*Study text*:
#####

At the top of Sherwood Street, Mrs Needham’s corner shop was the place for Beardsall’s dandelion & burdock. Open sacks of unwashed spuds gave it an earthy aroma. At the crossroads on Windermere Road there were three more shops: Edna Wilkinson’s (later Gillott’s) with its cigarette and gobstopper machines, the CWS Co-op with potato chute and square biscuit tins, and Ivy Elwood’s newspaper shop, which had the narrowest door in Barnsley and standing room for two.

 

Next door was Oldfield’s bakery. (He owned the pea and pie van in the Gas Nook). Originally Ambler’s warehouse, in 1959, the property became Isherwood’s radio, television and electronics service department, (also repairing audio tape recorders, and other items). The department employed over 20 service engineers, (including outside service engineers), three office staff and a further two were employed in the electronics factory - reconditioning black & white television tubes. An adjacent drive gave access to Rockingham House and Villa (owned by Oldfield) and at the top of Windermere stood Bleak House – the Krupops’ home and occasional target for pear scrumpers.

#####

Collected data:
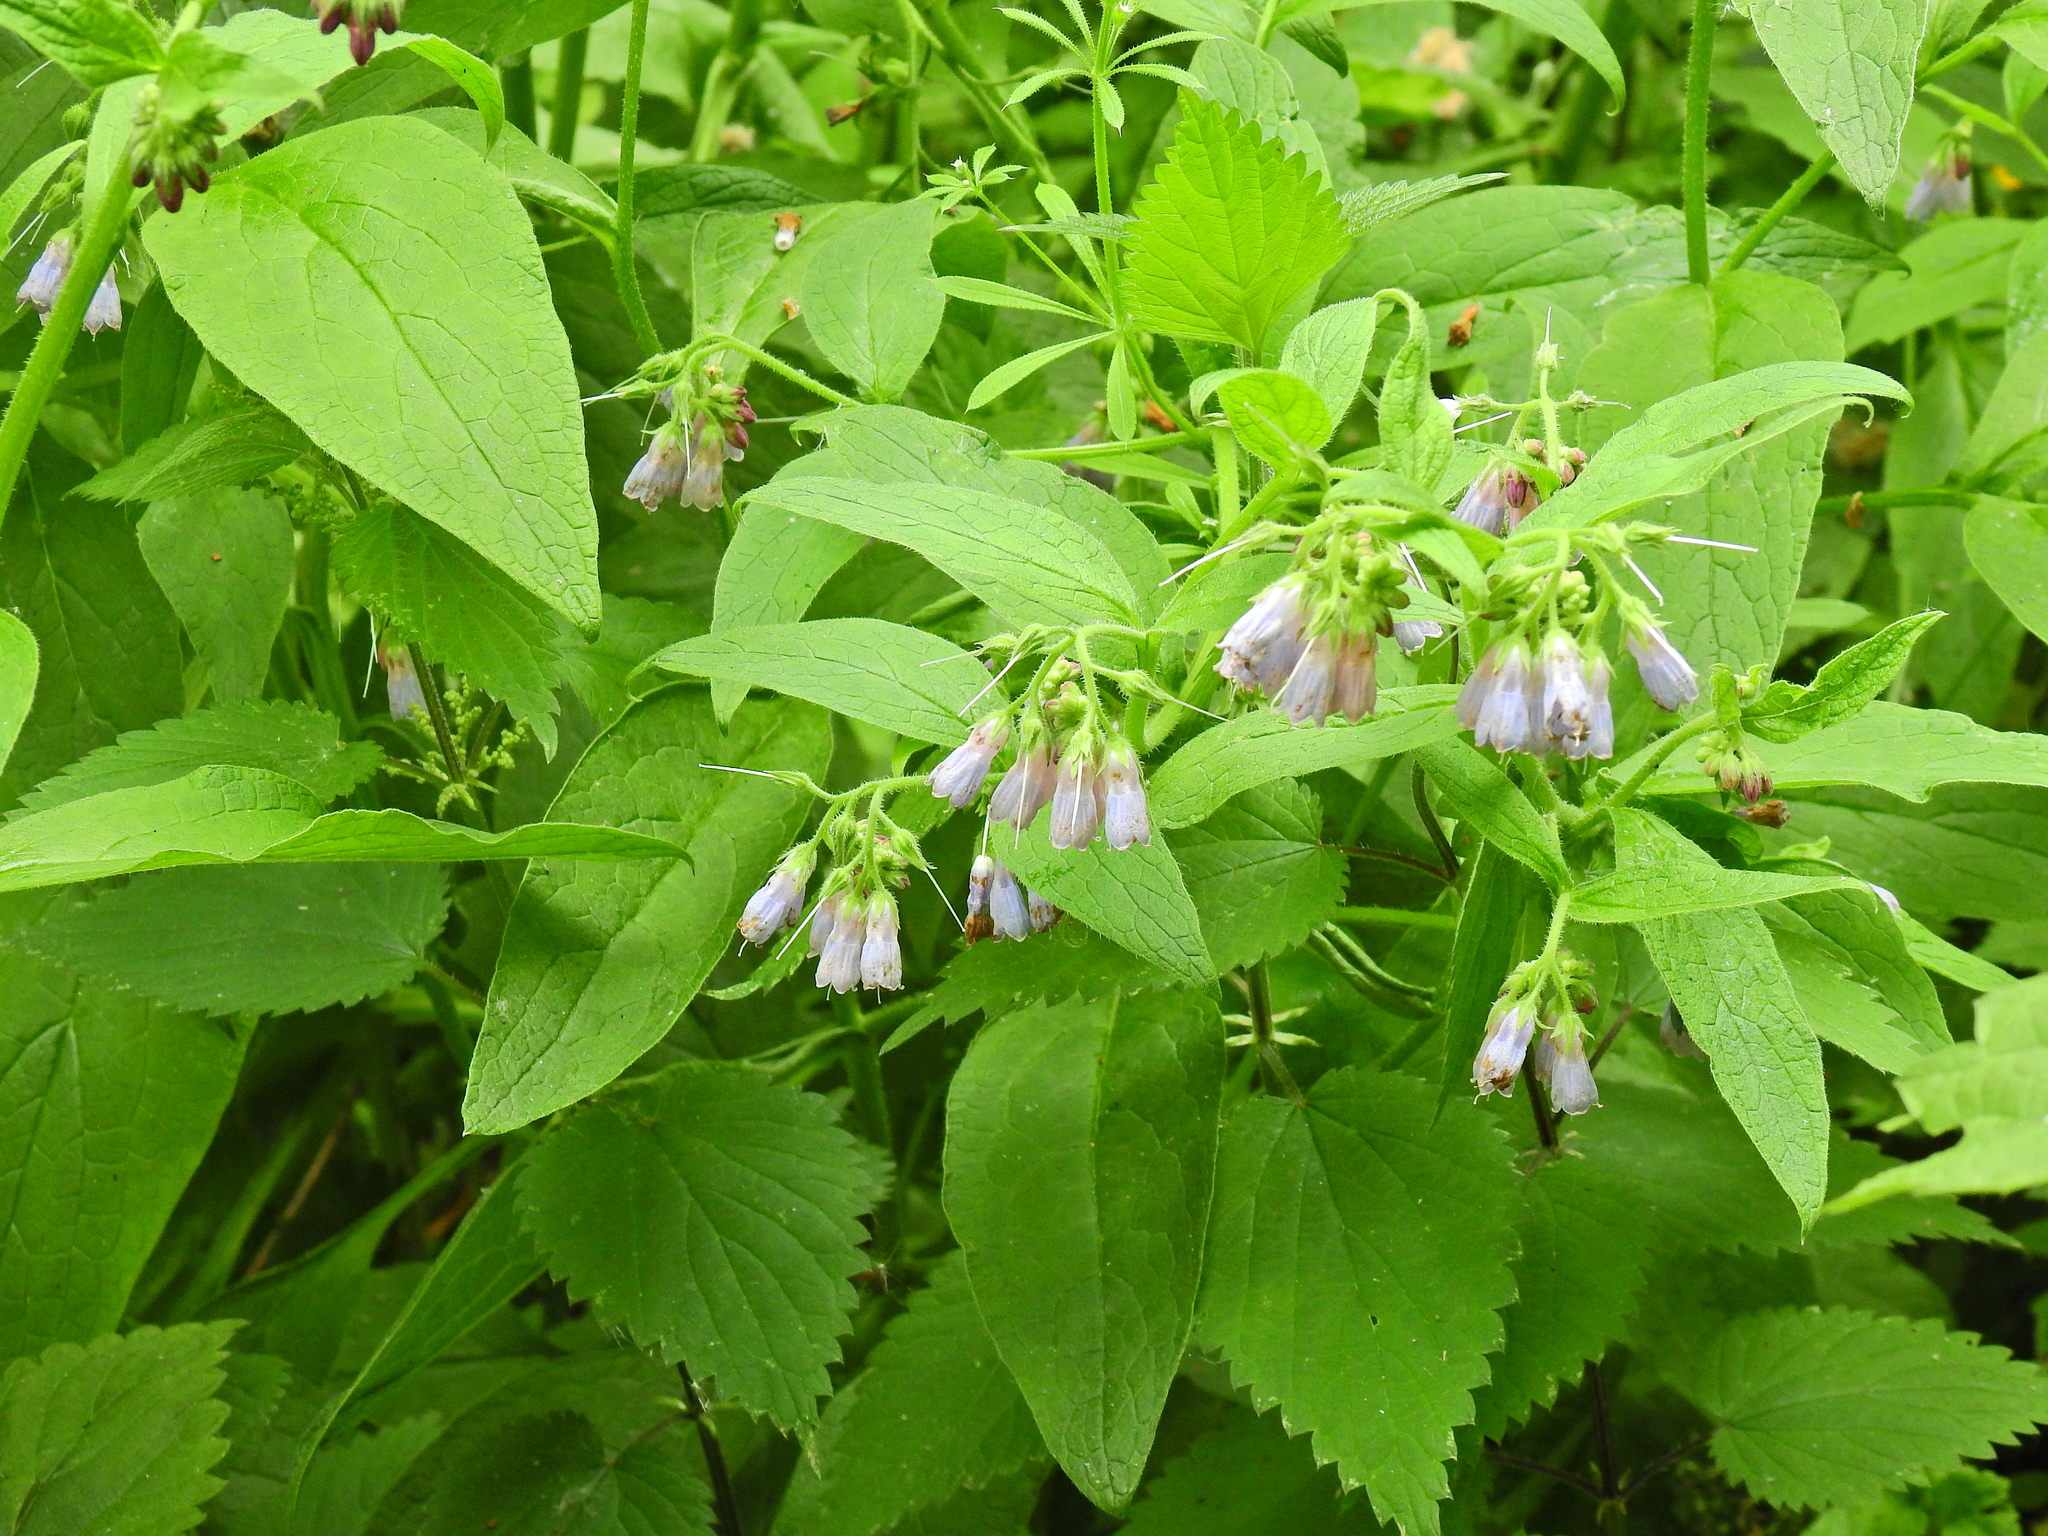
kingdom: Plantae
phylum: Tracheophyta
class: Magnoliopsida
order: Boraginales
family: Boraginaceae
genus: Symphytum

#####

*To do*:
Reproduce the whole passage on the Sherwood Street and Windermere Road shops word for word.

*Answer to the problem*:
At the top of Sherwood Street, Mrs Needham’s corner shop was the place for Beardsall’s dandelion & burdock. Open sacks of unwashed spuds gave it an earthy aroma. At the crossroads on Windermere Road there were three more shops: Edna Wilkinson’s (later Gillott’s) with its cigarette and gobstopper machines, the CWS Co-op with potato chute and square biscuit tins, and Ivy Elwood’s newspaper shop, which had the narrowest door in Barnsley and standing room for two.

 

Next door was Oldfield’s bakery. (He owned the pea and pie van in the Gas Nook). Originally Ambler’s warehouse, in 1959, the property became Isherwood’s radio, television and electronics service department, (also repairing audio tape recorders, and other items). The department employed over 20 service engineers, (including outside service engineers), three office staff and a further two were employed in the electronics factory - reconditioning black & white television tubes. An adjacent drive gave access to Rockingham House and Villa (owned by Oldfield) and at the top of Windermere stood Bleak House – the Krupops’ home and occasional target for pear scrumpers.